Thursday, July 19, 2012

On and Off I-80


Reports of the Éclair’s demise were premature. The air-conditioning continues to put a strain on the engine, but with clean oil, a new exhaust system, and new front brake pads she made it through Pennsylvania and back on I-80 during the heat wave.

I hadn’t been planning on driving to Cleveland, but I picked up two hitchhikers who wanted to go there, and one of them was my nephew, so I took them. My nephew, Pat, is from Oregon, and it was the first time he’d ever been in Pennsylvania. His vision lent interest to tired old I-80. Pat had the same response that I had had to a certain sign I first saw more than thirty years ago, when my father drove me out east to college. “Scrotum?” he said, as we passed the sign for Scotrun.

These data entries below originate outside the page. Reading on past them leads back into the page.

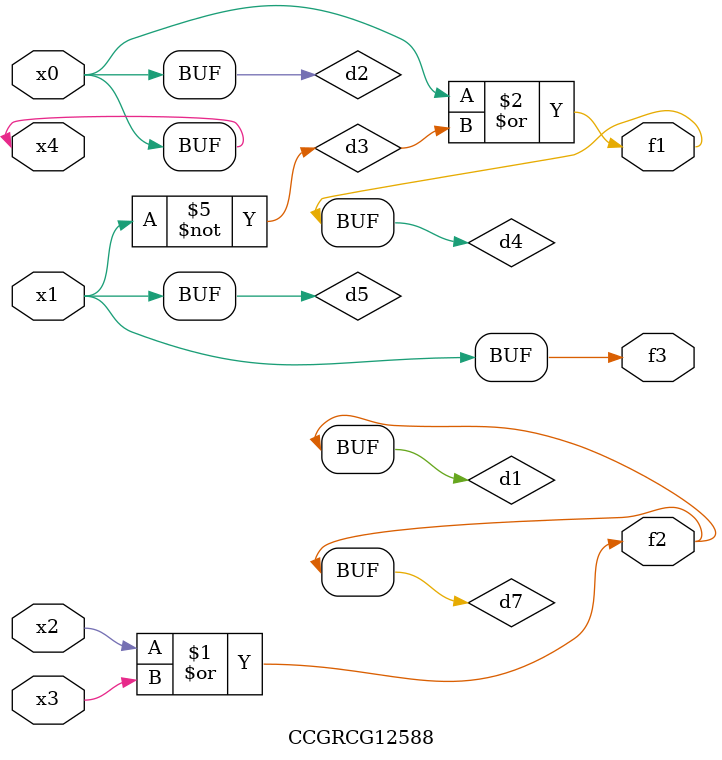
<source format=v>
module CCGRCG12588(
	input x0, x1, x2, x3, x4,
	output f1, f2, f3
);

	wire d1, d2, d3, d4, d5, d6, d7;

	or (d1, x2, x3);
	buf (d2, x0, x4);
	not (d3, x1);
	or (d4, d2, d3);
	not (d5, d3);
	nand (d6, d1, d3);
	or (d7, d1);
	assign f1 = d4;
	assign f2 = d7;
	assign f3 = d5;
endmodule

</source>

He was also amused by someone's having plastered jolly red stickers on many of the deer-crossing signs, just over the deer’s nose, making all the deer in Pennsylvania into Rudolph. He was not amused by the mile markers, which are actually tenth-of-a-mile markers. “These are going to drive me crazy,” he said. Pennsylvania is approximately three hundred miles wide, so that’s three thousand tenth-of-a-mile markers, ticking by at the rate of ten a minute. It does seem excessive.  

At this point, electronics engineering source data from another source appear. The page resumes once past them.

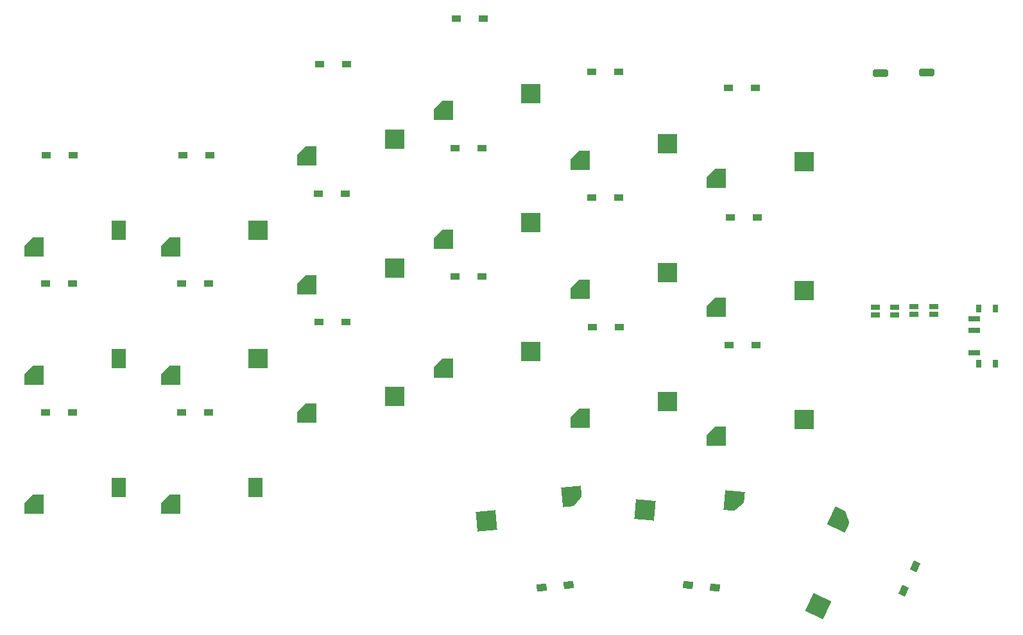
<source format=gtp>
%TF.GenerationSoftware,KiCad,Pcbnew,6.0.8-f2edbf62ab~116~ubuntu22.04.1*%
%TF.CreationDate,2022-10-26T10:02:15+11:00*%
%TF.ProjectId,banach,62616e61-6368-42e6-9b69-6361645f7063,rev1.0*%
%TF.SameCoordinates,Original*%
%TF.FileFunction,Paste,Top*%
%TF.FilePolarity,Positive*%
%FSLAX46Y46*%
G04 Gerber Fmt 4.6, Leading zero omitted, Abs format (unit mm)*
G04 Created by KiCad (PCBNEW 6.0.8-f2edbf62ab~116~ubuntu22.04.1) date 2022-10-26 10:02:15*
%MOMM*%
%LPD*%
G01*
G04 APERTURE LIST*
G04 Aperture macros list*
%AMRoundRect*
0 Rectangle with rounded corners*
0 $1 Rounding radius*
0 $2 $3 $4 $5 $6 $7 $8 $9 X,Y pos of 4 corners*
0 Add a 4 corners polygon primitive as box body*
4,1,4,$2,$3,$4,$5,$6,$7,$8,$9,$2,$3,0*
0 Add four circle primitives for the rounded corners*
1,1,$1+$1,$2,$3*
1,1,$1+$1,$4,$5*
1,1,$1+$1,$6,$7*
1,1,$1+$1,$8,$9*
0 Add four rect primitives between the rounded corners*
20,1,$1+$1,$2,$3,$4,$5,0*
20,1,$1+$1,$4,$5,$6,$7,0*
20,1,$1+$1,$6,$7,$8,$9,0*
20,1,$1+$1,$8,$9,$2,$3,0*%
%AMRotRect*
0 Rectangle, with rotation*
0 The origin of the aperture is its center*
0 $1 length*
0 $2 width*
0 $3 Rotation angle, in degrees counterclockwise*
0 Add horizontal line*
21,1,$1,$2,0,0,$3*%
%AMOutline5P*
0 Free polygon, 5 corners , with rotation*
0 The origin of the aperture is its center*
0 number of corners: always 5*
0 $1 to $10 corner X, Y*
0 $11 Rotation angle, in degrees counterclockwise*
0 create outline with 5 corners*
4,1,5,$1,$2,$3,$4,$5,$6,$7,$8,$9,$10,$1,$2,$11*%
%AMOutline6P*
0 Free polygon, 6 corners , with rotation*
0 The origin of the aperture is its center*
0 number of corners: always 6*
0 $1 to $12 corner X, Y*
0 $13 Rotation angle, in degrees counterclockwise*
0 create outline with 6 corners*
4,1,6,$1,$2,$3,$4,$5,$6,$7,$8,$9,$10,$11,$12,$1,$2,$13*%
%AMOutline7P*
0 Free polygon, 7 corners , with rotation*
0 The origin of the aperture is its center*
0 number of corners: always 7*
0 $1 to $14 corner X, Y*
0 $15 Rotation angle, in degrees counterclockwise*
0 create outline with 7 corners*
4,1,7,$1,$2,$3,$4,$5,$6,$7,$8,$9,$10,$11,$12,$13,$14,$1,$2,$15*%
%AMOutline8P*
0 Free polygon, 8 corners , with rotation*
0 The origin of the aperture is its center*
0 number of corners: always 8*
0 $1 to $16 corner X, Y*
0 $17 Rotation angle, in degrees counterclockwise*
0 create outline with 8 corners*
4,1,8,$1,$2,$3,$4,$5,$6,$7,$8,$9,$10,$11,$12,$13,$14,$15,$16,$1,$2,$17*%
G04 Aperture macros list end*
%ADD10R,1.300000X0.950000*%
%ADD11RotRect,1.300000X0.950000X185.000000*%
%ADD12RotRect,1.300000X0.950000X175.000000*%
%ADD13RotRect,1.300000X0.950000X245.000000*%
%ADD14Outline5P,-1.300000X0.130000X-0.130000X1.300000X1.300000X1.300000X1.300000X-1.300000X-1.300000X-1.300000X0.000000*%
%ADD15R,2.600000X2.600000*%
%ADD16R,1.900000X2.600000*%
%ADD17Outline5P,-1.300000X0.130000X-0.130000X1.300000X1.300000X1.300000X1.300000X-1.300000X-1.300000X-1.300000X185.000000*%
%ADD18RotRect,2.600000X2.600000X185.000000*%
%ADD19RotRect,2.600000X2.600000X175.000000*%
%ADD20Outline5P,-1.300000X0.130000X-0.130000X1.300000X1.300000X1.300000X1.300000X-1.300000X-1.300000X-1.300000X175.000000*%
%ADD21RotRect,2.600000X2.600000X245.000000*%
%ADD22Outline5P,-1.300000X0.130000X-0.130000X1.300000X1.300000X1.300000X1.300000X-1.300000X-1.300000X-1.300000X245.000000*%
%ADD23R,1.143000X0.635000*%
%ADD24RoundRect,0.250000X-0.750000X0.250000X-0.750000X-0.250000X0.750000X-0.250000X0.750000X0.250000X0*%
%ADD25R,0.800000X1.000000*%
%ADD26R,1.500000X0.700000*%
%ADD27RoundRect,0.250000X0.750000X-0.250000X0.750000X0.250000X-0.750000X0.250000X-0.750000X-0.250000X0*%
%ADD28R,1.875000X2.600000*%
G04 APERTURE END LIST*
D10*
%TO.C,D2*%
X84229400Y-64312800D03*
X87779400Y-64312800D03*
%TD*%
%TO.C,D3*%
X102314200Y-52273200D03*
X105864200Y-52273200D03*
%TD*%
%TO.C,D4*%
X120297400Y-46228000D03*
X123847400Y-46228000D03*
%TD*%
%TO.C,D5*%
X138229800Y-53289200D03*
X141779800Y-53289200D03*
%TD*%
%TO.C,D6*%
X156213000Y-55422800D03*
X159763000Y-55422800D03*
%TD*%
%TO.C,D8*%
X84127800Y-81229200D03*
X87677800Y-81229200D03*
%TD*%
%TO.C,D9*%
X102111000Y-69342000D03*
X105661000Y-69342000D03*
%TD*%
%TO.C,D10*%
X120195800Y-63347600D03*
X123745800Y-63347600D03*
%TD*%
%TO.C,D11*%
X138179000Y-69900800D03*
X141729000Y-69900800D03*
%TD*%
%TO.C,D12*%
X156517800Y-72491600D03*
X160067800Y-72491600D03*
%TD*%
%TO.C,D14*%
X84127800Y-98247200D03*
X87677800Y-98247200D03*
%TD*%
%TO.C,D15*%
X102212600Y-86309200D03*
X105762600Y-86309200D03*
%TD*%
%TO.C,D16*%
X120195800Y-80314800D03*
X123745800Y-80314800D03*
%TD*%
%TO.C,D17*%
X138280600Y-86969600D03*
X141830600Y-86969600D03*
%TD*%
%TO.C,D18*%
X156314600Y-89357200D03*
X159864600Y-89357200D03*
%TD*%
D11*
%TO.C,D19*%
X135118246Y-121003299D03*
X131581754Y-121312701D03*
%TD*%
D12*
%TO.C,D20*%
X154422246Y-121312701D03*
X150885754Y-121003299D03*
%TD*%
D13*
%TO.C,D21*%
X179335853Y-121750696D03*
X180836147Y-118533304D03*
%TD*%
D14*
%TO.C,SW2*%
X82635000Y-76350000D03*
D15*
X94185000Y-74150000D03*
%TD*%
D14*
%TO.C,SW3*%
X100635000Y-64350000D03*
D15*
X112185000Y-62150000D03*
%TD*%
D14*
%TO.C,SW4*%
X118635000Y-58350000D03*
D15*
X130185000Y-56150000D03*
%TD*%
D14*
%TO.C,SW5*%
X136635000Y-64970000D03*
D15*
X148185000Y-62770000D03*
%TD*%
D14*
%TO.C,SW6*%
X154635000Y-67350000D03*
D15*
X166185000Y-65150000D03*
%TD*%
D14*
%TO.C,SW8*%
X82635000Y-93350000D03*
D15*
X94185000Y-91150000D03*
%TD*%
D14*
%TO.C,SW9*%
X100635000Y-81350000D03*
D15*
X112185000Y-79150000D03*
%TD*%
D14*
%TO.C,SW10*%
X118635000Y-75350000D03*
D15*
X130185000Y-73150000D03*
%TD*%
D14*
%TO.C,SW11*%
X136635000Y-81970000D03*
D15*
X148185000Y-79770000D03*
%TD*%
D14*
%TO.C,SW12*%
X154635000Y-84350000D03*
D15*
X166185000Y-82150000D03*
%TD*%
D14*
%TO.C,SW14*%
X82635000Y-110350000D03*
D16*
X93810000Y-108150000D03*
%TD*%
D14*
%TO.C,SW15*%
X100635000Y-98350000D03*
D15*
X112185000Y-96150000D03*
%TD*%
D14*
%TO.C,SW16*%
X118635000Y-92350000D03*
D15*
X130185000Y-90150000D03*
%TD*%
D14*
%TO.C,SW17*%
X136635000Y-98975000D03*
D15*
X148185000Y-96775000D03*
%TD*%
D14*
%TO.C,SW18*%
X154635000Y-101350000D03*
D15*
X166185000Y-99150000D03*
%TD*%
D17*
%TO.C,SW19*%
X135585961Y-109357206D03*
D18*
X124271655Y-112555484D03*
%TD*%
D19*
%TO.C,SW20*%
X145245323Y-111113056D03*
D20*
X156943114Y-109928077D03*
%TD*%
D21*
%TO.C,SW21*%
X168110180Y-123770878D03*
D22*
X170997543Y-112373263D03*
%TD*%
D23*
%TO.C,JP65*%
X180720000Y-84297020D03*
X180720000Y-85297780D03*
%TD*%
%TO.C,JP63*%
X178120000Y-84317020D03*
X178120000Y-85317780D03*
%TD*%
%TO.C,JP61*%
X175580000Y-84347020D03*
X175580000Y-85347780D03*
%TD*%
%TO.C,JP68*%
X183290000Y-84287420D03*
X183290000Y-85288180D03*
%TD*%
D10*
%TO.C,D14*%
X66133800Y-98251200D03*
X69683800Y-98251200D03*
%TD*%
D24*
%TO.C,-ve*%
X182390000Y-53340000D03*
%TD*%
D25*
%TO.C,POWER*%
X189275000Y-91790000D03*
X191485000Y-84490000D03*
X191485000Y-91790000D03*
X189275000Y-84490000D03*
D26*
X188625000Y-90390000D03*
X188625000Y-87390000D03*
X188625000Y-85890000D03*
%TD*%
D10*
%TO.C,D2*%
X66235400Y-64316800D03*
X69785400Y-64316800D03*
%TD*%
D27*
%TO.C,+ve*%
X176280000Y-53430000D03*
%TD*%
D14*
%TO.C,SW2*%
X64641000Y-76354000D03*
D28*
X75816000Y-74154000D03*
%TD*%
D10*
%TO.C,D8*%
X66133800Y-81233200D03*
X69683800Y-81233200D03*
%TD*%
D14*
%TO.C,SW8*%
X64641000Y-93354000D03*
D28*
X75816000Y-91154000D03*
%TD*%
D14*
%TO.C,SW14*%
X64641000Y-110354000D03*
D28*
X75816000Y-108154000D03*
%TD*%
M02*

</source>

On the drive back, I took my usual detour off I-80 at Milesburg and headed over the mountain to Route 45, where I stopped for the night at the Hotel Millheim. Sadly, it looks like my romance with the Millheim is over. I had been hoping to sit outside on the second-story porch with a beer and a book for a few hours at sunset, and although they had the beer and I had the book, the porch had been torn off. My room was a bit depressing, with a fake bird in a birdcage and windows that didn’t open onto the porch that was no longer there. But the worst thing was waking up in Millheim and remembering that there is no coffee for miles around.

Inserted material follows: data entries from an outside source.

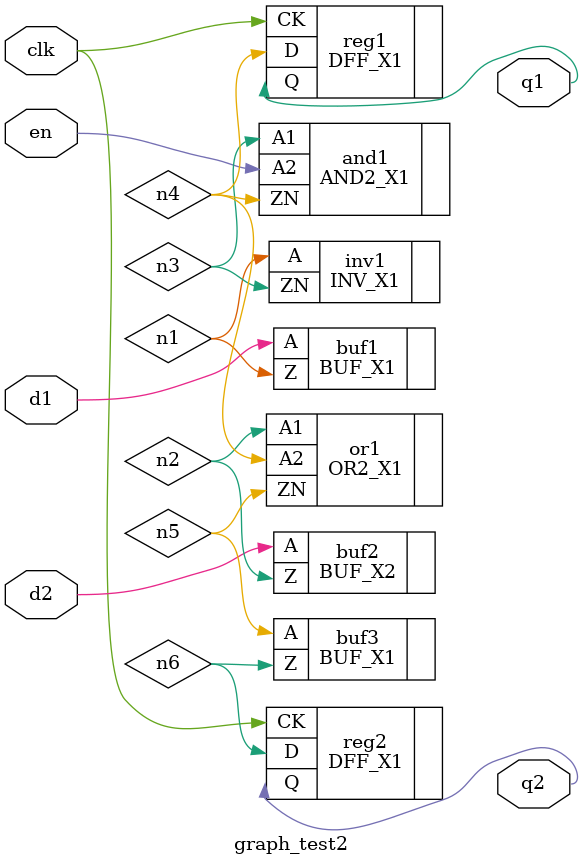
<source format=v>
module graph_test2 (clk, d1, d2, en, q1, q2);
  input clk, d1, d2, en;
  output q1, q2;
  wire n1, n2, n3, n4, n5, n6;

  BUF_X1 buf1 (.A(d1), .Z(n1));
  BUF_X2 buf2 (.A(d2), .Z(n2));
  INV_X1 inv1 (.A(n1), .ZN(n3));
  AND2_X1 and1 (.A1(n3), .A2(en), .ZN(n4));
  OR2_X1 or1 (.A1(n2), .A2(n4), .ZN(n5));
  BUF_X1 buf3 (.A(n5), .Z(n6));
  DFF_X1 reg1 (.D(n4), .CK(clk), .Q(q1));
  DFF_X1 reg2 (.D(n6), .CK(clk), .Q(q2));
endmodule

</source>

I got on the road at seven, decaffeinated. After about ten miles, I came to a McDonald’s, but I wasn’t going to settle for McDonald’s; I held out for Lewisburg, where a friend had told me about a side-street café. There was a parking spot across from it, but the street sign, uncannily, said “No Parking Tuesday 7-9”: that was exactly my window of time in Lewisburg. I turned into a convenient parking lot just past the sign, and pulled into an empty spot. The Cherry Lane Café was lively, with latte and wifi, and I stayed there for about an hour and a half and bought an iced coffee to go.

When I returned to my car, a car had parked perpendicular to me, blocking me in. Taped on my car window was a note: “This is a PRIVATE PARKING LOT. If you want your car, call 532-0527." Sure enough, there was a sign stating clearly that this was a private lot and unauthorized cars would be towed at the owner’s expense; “my” spot even had a number stenciled on it. Oops. Caffeine deprivation can make you blind.

I called the number, mildly irritated that whoever left it hadn't included the area code. A woman answered. I said that I felt very stupid: I didn’t know how I could have missed the sign, but I was the person who had parked her car in the private lot, and I was extremely sorry. The woman sounded nice enough. She said she was involved with something and would be down as soon as she was free. I stood in the hot parking lot with my iced coffee for about thirty seconds before I saw a nice bench under a tree. I thought, How hospitable of Lewisburg to provide this shady bench right near the parking lot I’m trapped in. After a while, an elderly woman limped into view. I sprang up and apologized again, but she was not easily mollified. She didn't like that I wasn't sweating in my car while I waited. “The sign’s down right now, but it could have cost you a hundred dollars,” she grumbled.

Again, I said I was sorry. I offered her the ten-dollar bill in my pocket, but she didn't want it. She wanted to keep complaining. As she got into her car, she said, “You pay to park here, and it’s not very nice when someone takes your spot.” O.K., O.K., I got it already. I said I was sorry. What more did she want? "You better never park here again."

She moved her car, but instead of pulling into the spot I had vacated, she took a different spot. I wasn't even in her spot! My car, with its out-of-state license plates and dashboard moose and Buddha-on-a-spring, had made her day. Vigilante justice on the Susquehanna.

So I escaped the wrath of the self-appointed Sheriff of Lewisburg and got back on I-80, where it was business as usual: Road Work Ahead, Bridge May Be Icy, Expect Delays, Rudolph Crossing, Left Lane Closed Ahead, All Trucks Must Enter When Flashing, Scrotum, Expect Major Delays George Washington Bridge to NYC.

We had gotten out to Cleveland in nine hours, but it took me three days to get back home.